(Dataset records)
⟨

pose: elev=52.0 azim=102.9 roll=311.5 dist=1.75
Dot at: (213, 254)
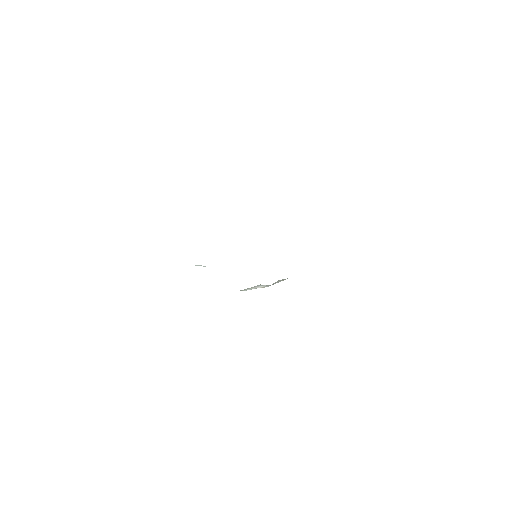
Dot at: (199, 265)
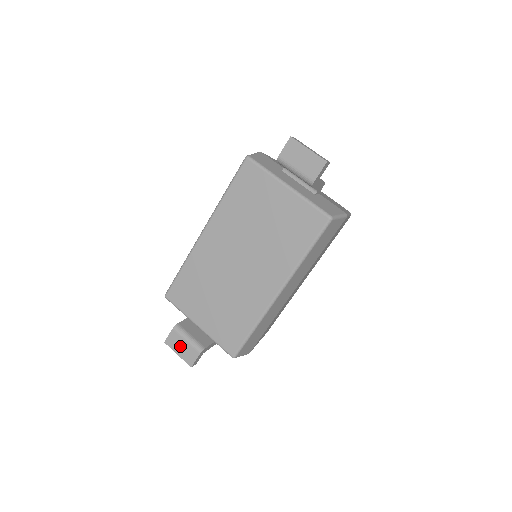
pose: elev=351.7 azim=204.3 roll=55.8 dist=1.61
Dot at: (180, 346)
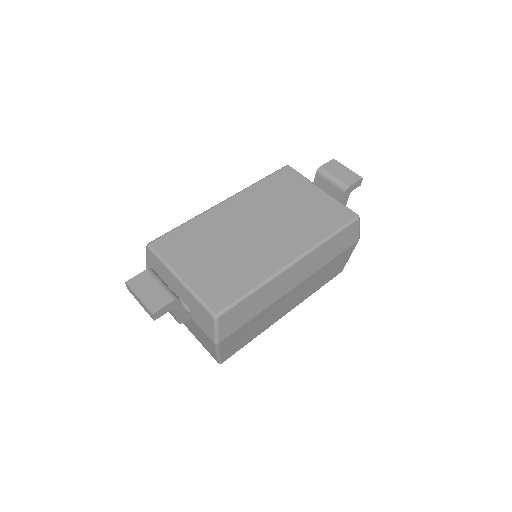
Dot at: (148, 288)
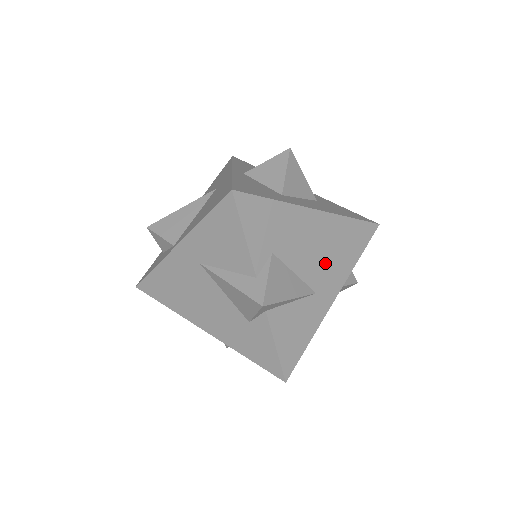
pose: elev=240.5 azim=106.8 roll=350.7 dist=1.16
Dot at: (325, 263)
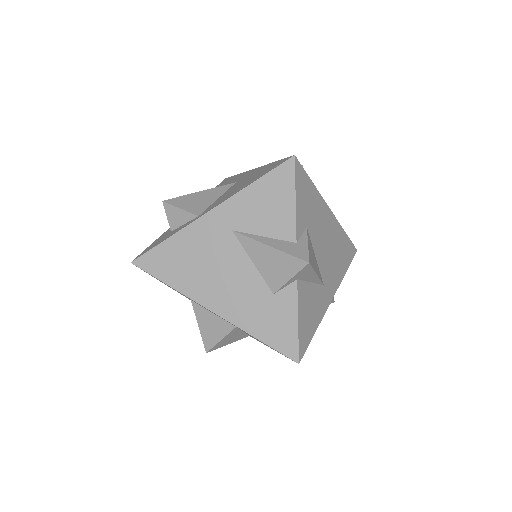
Dot at: (330, 261)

⟩

Exercise requirements
Can you rewrite all the entries above with "pose" renamed to "view" throughout, changing nothing else and leaving out the pictures?

Task answer
view: elev=52.0 azim=102.9 roll=311.5 dist=1.75
Dot at: (213, 254)
Dot at: (199, 265)
view: elev=351.7 azim=204.3 roll=55.8 dist=1.61
Dot at: (180, 346)
Dot at: (148, 288)
view: elev=240.5 azim=106.8 roll=350.7 dist=1.16
Dot at: (325, 263)
Dot at: (330, 261)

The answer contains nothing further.